## TASK BRIEF:
Please repeat, exactly and with nothing extra, the line containing "Qn (ω) + ∇ · Jn" and every line after it up to the end of the material.

## PROVIDED RECORDS:
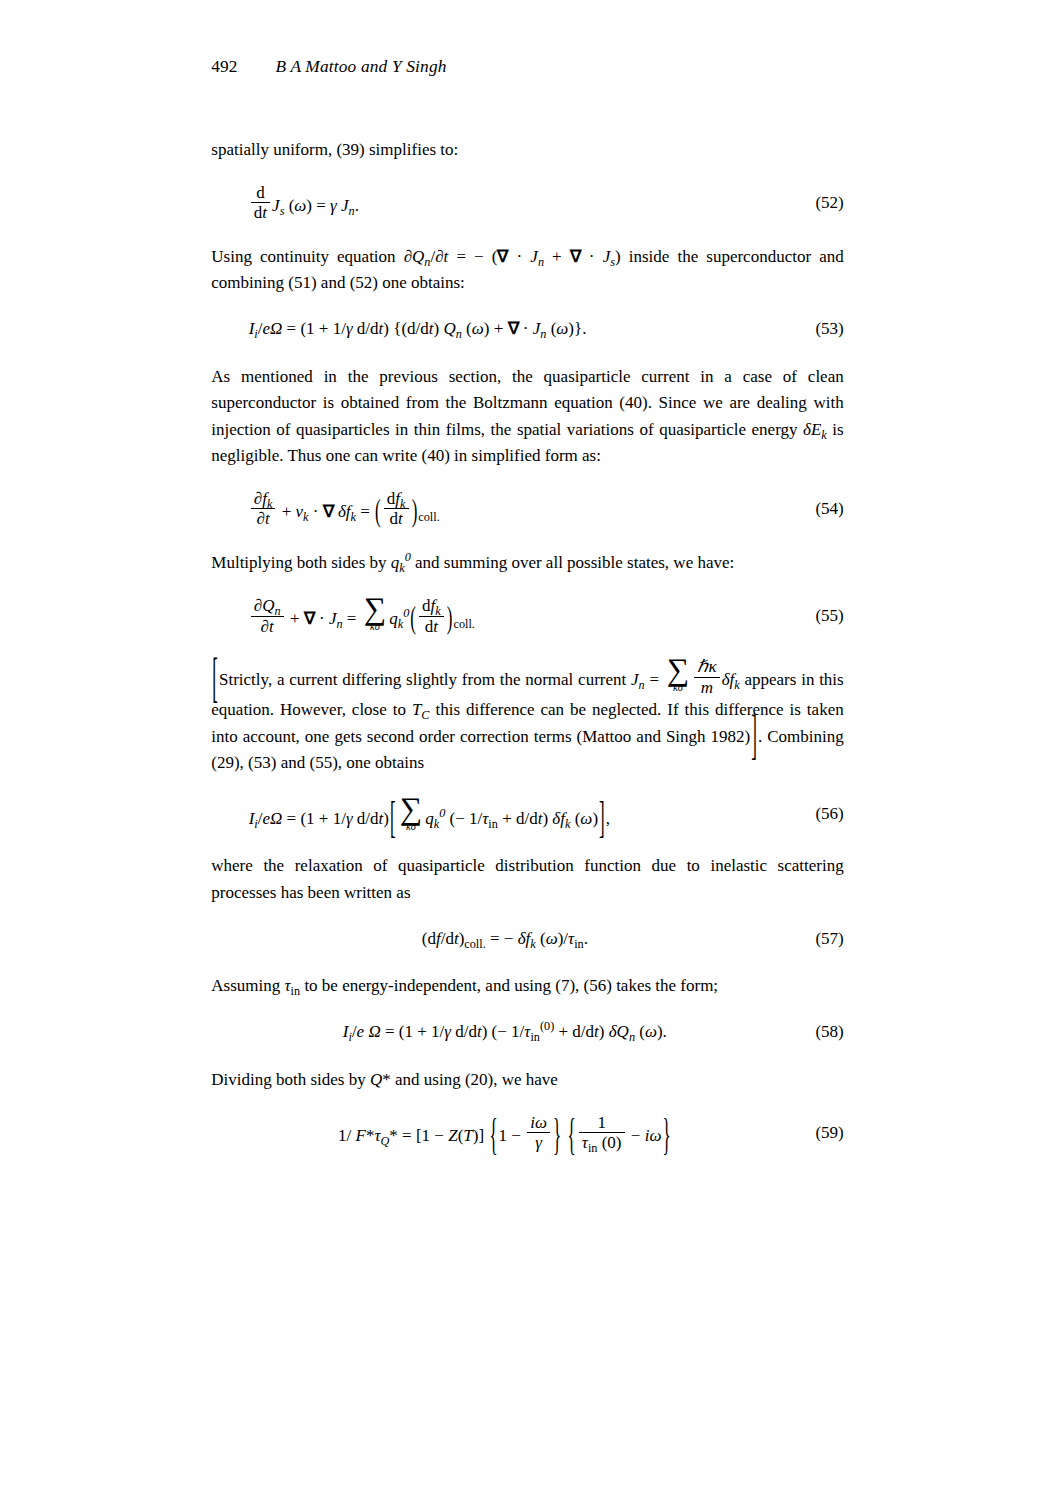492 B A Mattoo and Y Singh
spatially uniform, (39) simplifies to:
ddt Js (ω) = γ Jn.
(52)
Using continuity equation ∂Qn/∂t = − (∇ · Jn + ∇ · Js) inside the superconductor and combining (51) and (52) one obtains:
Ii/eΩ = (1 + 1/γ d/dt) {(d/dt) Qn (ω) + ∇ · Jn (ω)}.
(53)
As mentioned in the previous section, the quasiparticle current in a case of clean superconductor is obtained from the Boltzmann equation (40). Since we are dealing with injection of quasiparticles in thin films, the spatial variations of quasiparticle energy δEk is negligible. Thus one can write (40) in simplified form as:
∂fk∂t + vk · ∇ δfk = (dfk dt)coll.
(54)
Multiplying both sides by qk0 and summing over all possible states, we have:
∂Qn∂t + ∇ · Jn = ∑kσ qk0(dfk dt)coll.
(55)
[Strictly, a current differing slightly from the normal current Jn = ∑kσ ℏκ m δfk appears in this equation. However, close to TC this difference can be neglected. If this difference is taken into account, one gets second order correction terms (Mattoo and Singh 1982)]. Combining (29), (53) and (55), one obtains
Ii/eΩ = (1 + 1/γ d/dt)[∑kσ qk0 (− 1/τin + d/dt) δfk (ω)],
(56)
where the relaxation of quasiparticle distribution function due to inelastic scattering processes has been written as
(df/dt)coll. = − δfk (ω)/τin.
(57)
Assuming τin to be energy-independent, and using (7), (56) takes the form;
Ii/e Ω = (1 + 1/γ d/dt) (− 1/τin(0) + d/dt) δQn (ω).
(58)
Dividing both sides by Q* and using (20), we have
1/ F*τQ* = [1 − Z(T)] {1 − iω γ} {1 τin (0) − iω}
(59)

## RESPONSE AREA:
Ii/eΩ = (1 + 1/γ d/dt) {(d/dt) Qn (ω) + ∇ · Jn (ω)}.
(53)
As mentioned in the previous section, the quasiparticle current in a case of clean superconductor is obtained from the Boltzmann equation (40). Since we are dealing with injection of quasiparticles in thin films, the spatial variations of quasiparticle energy δEk is negligible. Thus one can write (40) in simplified form as:
∂fk∂t + vk · ∇ δfk = (dfk dt)coll.
(54)
Multiplying both sides by qk0 and summing over all possible states, we have:
∂Qn∂t + ∇ · Jn = ∑kσ qk0(dfk dt)coll.
(55)
[Strictly, a current differing slightly from the normal current Jn = ∑kσ ℏκ m δfk appears in this equation. However, close to TC this difference can be neglected. If this difference is taken into account, one gets second order correction terms (Mattoo and Singh 1982)]. Combining (29), (53) and (55), one obtains
Ii/eΩ = (1 + 1/γ d/dt)[∑kσ qk0 (− 1/τin + d/dt) δfk (ω)],
(56)
where the relaxation of quasiparticle distribution function due to inelastic scattering processes has been written as
(df/dt)coll. = − δfk (ω)/τin.
(57)
Assuming τin to be energy-independent, and using (7), (56) takes the form;
Ii/e Ω = (1 + 1/γ d/dt) (− 1/τin(0) + d/dt) δQn (ω).
(58)
Dividing both sides by Q* and using (20), we have
1/ F*τQ* = [1 − Z(T)] {1 − iω γ} {1 τin (0) − iω}
(59)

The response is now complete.